Daddy and Abraham are moving about on the other side of the fence, and Miss Watson is watching them. She steps back, nearly tripping, when Daddy jumps over the fence. He leans into Annie.

 

“You stay here with Abraham,” he says. “Stay put.”

 

Then Daddy runs down the hill, through the lavender, not bothering to be careful of the slender stems.

 

“What is it you done, Abigail?” Abraham says. He’s standing across from Miss Watson.

 

Still hugging her knees, Annie looks up at them from her place on the ground. Daddy said to stay put.
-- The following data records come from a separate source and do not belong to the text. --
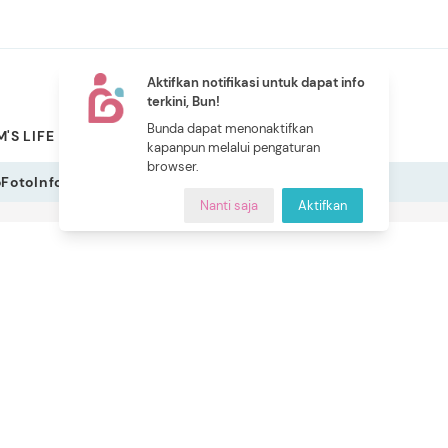
Aktifkan notifikasi untuk dapat info
terkini, Bun!
NEW
Bunda dapat menonaktifkan
'S LIFE
PILIHAN BUNDA
CERITA BUNDA
INDEKS
kapanpun melalui pengaturan
browser.
o
Foto
Infografis
Nanti saja
Aktifkan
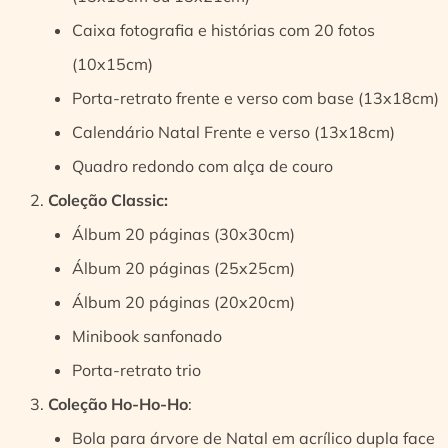
Caixa fotografia e histórias com 20 fotos
(10x15cm)
Porta-retrato frente e verso com base (13x18cm)
Calendário Natal Frente e verso (13x18cm)
Quadro redondo com alça de couro
Coleção Classic:
Álbum 20 páginas (30x30cm)
Álbum 20 páginas (25x25cm)
Álbum 20 páginas (20x20cm)
Minibook sanfonado
Porta-retrato trio
Coleção Ho-Ho-Ho
:
Bola para árvore de Natal em acrílico dupla face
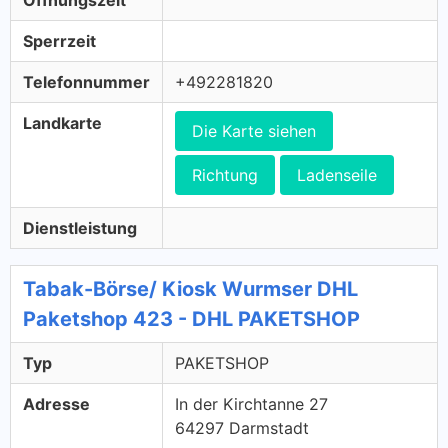
Öffnungszeit
Sperrzeit
Telefonnummer
+492281820
Landkarte
Die Karte siehen
Richtung
Ladenseile
Dienstleistung
Tabak-Börse/ Kiosk Wurmser DHL
Paketshop 423 - DHL PAKETSHOP
Typ
PAKETSHOP
Adresse
In der Kirchtanne 27
64297 Darmstadt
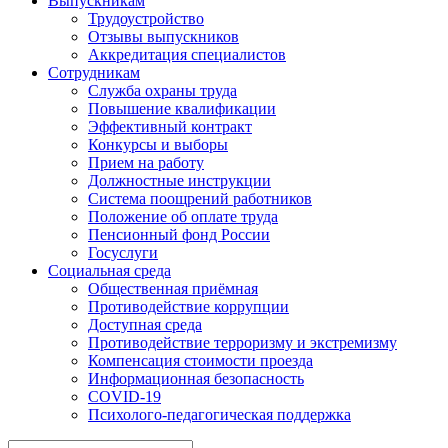
Выпускникам
Трудоустройство
Отзывы выпускников
Аккредитация специалистов
Сотрудникам
Служба охраны труда
Повышение квалификации
Эффективный контракт
Конкурсы и выборы
Прием на работу
Должностные инструкции
Система поощрений работников
Положение об оплате труда
Пенсионный фонд России
Госуслуги
Социальная среда
Общественная приёмная
Противодействие коррупции
Доступная среда
Противодействие терроризму и экстремизму
Компенсация стоимости проезда
Информационная безопасность
COVID-19
Психолого-педагогическая поддержка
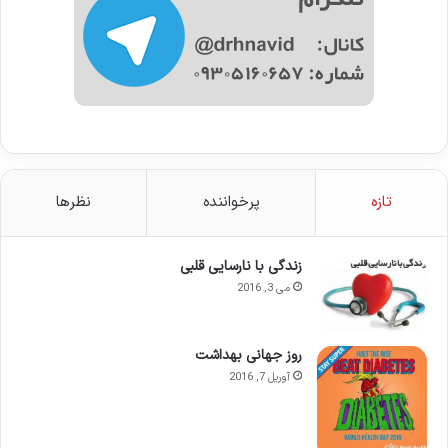
تازه
پرخواننده
نظرها
زندگی با نارسایی قلبی
می 3, 2016
روز جهانی بهداشت
آوریل 7, 2016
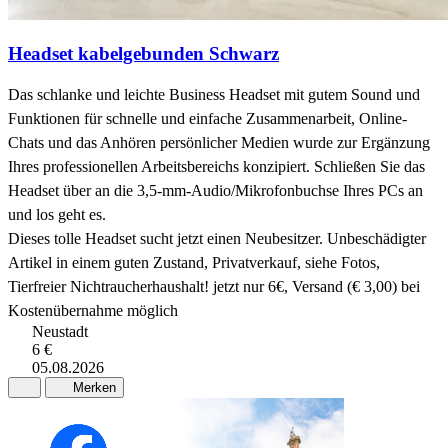
Headset kabelgebunden Schwarz
Das schlanke und leichte Business Headset mit gutem Sound und
Funktionen für schnelle und einfache Zusammenarbeit, Online-
Chats und das Anhören persönlicher Medien wurde zur Ergänzung
Ihres professionellen Arbeitsbereichs konzipiert. Schließen Sie das
Headset über an die 3,5-mm-Audio/Mikrofonbuchse Ihres PCs an
und los geht es.
Dieses tolle Headset sucht jetzt einen Neubesitzer. Unbeschädigter
Artikel in einem guten Zustand, Privatverkauf, siehe Fotos,
Tierfreier Nichtraucherhaushalt! jetzt nur 6€, Versand (€ 3,00) bei
Kostenübernahme möglich
Neustadt
6 €
05.08.2026
Merken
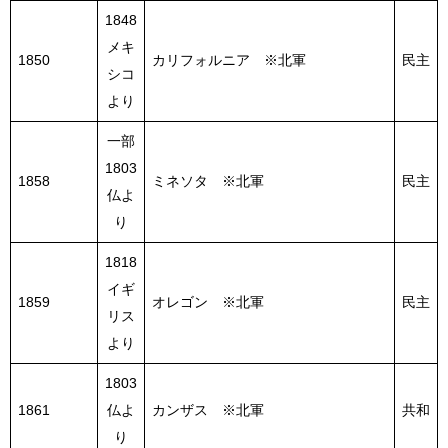
1848
メキ
1850
カリフォルニア ※北軍
民主
シコ
より
一部
1803
1858
ミネソタ ※北軍
民主
仏よ
り
1818
イギ
1859
オレゴン ※北軍
民主
リス
より
1803
1861
仏よ
カンザス ※北軍
共和
り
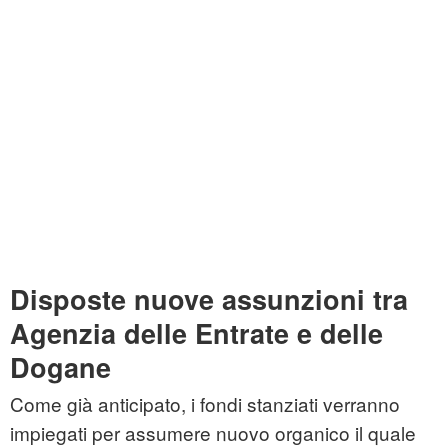
Disposte nuove assunzioni tra
Agenzia delle Entrate e delle
Dogane
Come già anticipato, i fondi stanziati verranno
impiegati per assumere nuovo organico il quale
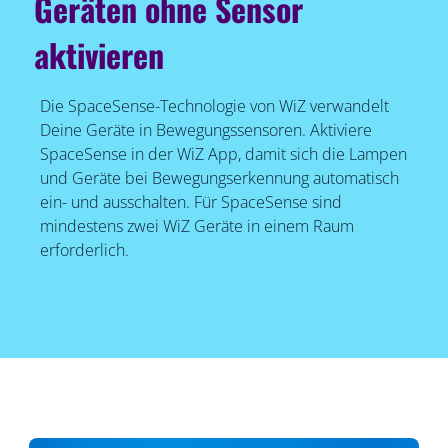
Geräten ohne Sensor
aktivieren
Die SpaceSense-Technologie von WiZ verwandelt
Deine Geräte in Bewegungssensoren. Aktiviere
SpaceSense in der WiZ App, damit sich die Lampen
und Geräte bei Bewegungserkennung automatisch
ein- und ausschalten. Für SpaceSense sind
mindestens zwei WiZ Geräte in einem Raum
erforderlich.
He doesn’t want her seeing what’s on the Baines’ side of the fence.

 

“He was peeking, Abey,” Miss Watson says. “From up there in a tree. I climbed alongside him, and Dale, he was peeking. I saw you, you and Juna. He said he done it all the time. All the time peeking on you.”

 

Abraham glances over his shoulder, closes his eyes, and his chest lifts up and out as he takes a deep breath.

 

“You was there?” Abraham says. “You was there near the river?”

 

Miss Watson turns to Annie again. “Sarah’s the one told me where to find Dale. Your mama, she’s the one. Said he was off with Juna. I’d been there to that spot with Dale before but never to peek. I never knew he peeked like that.”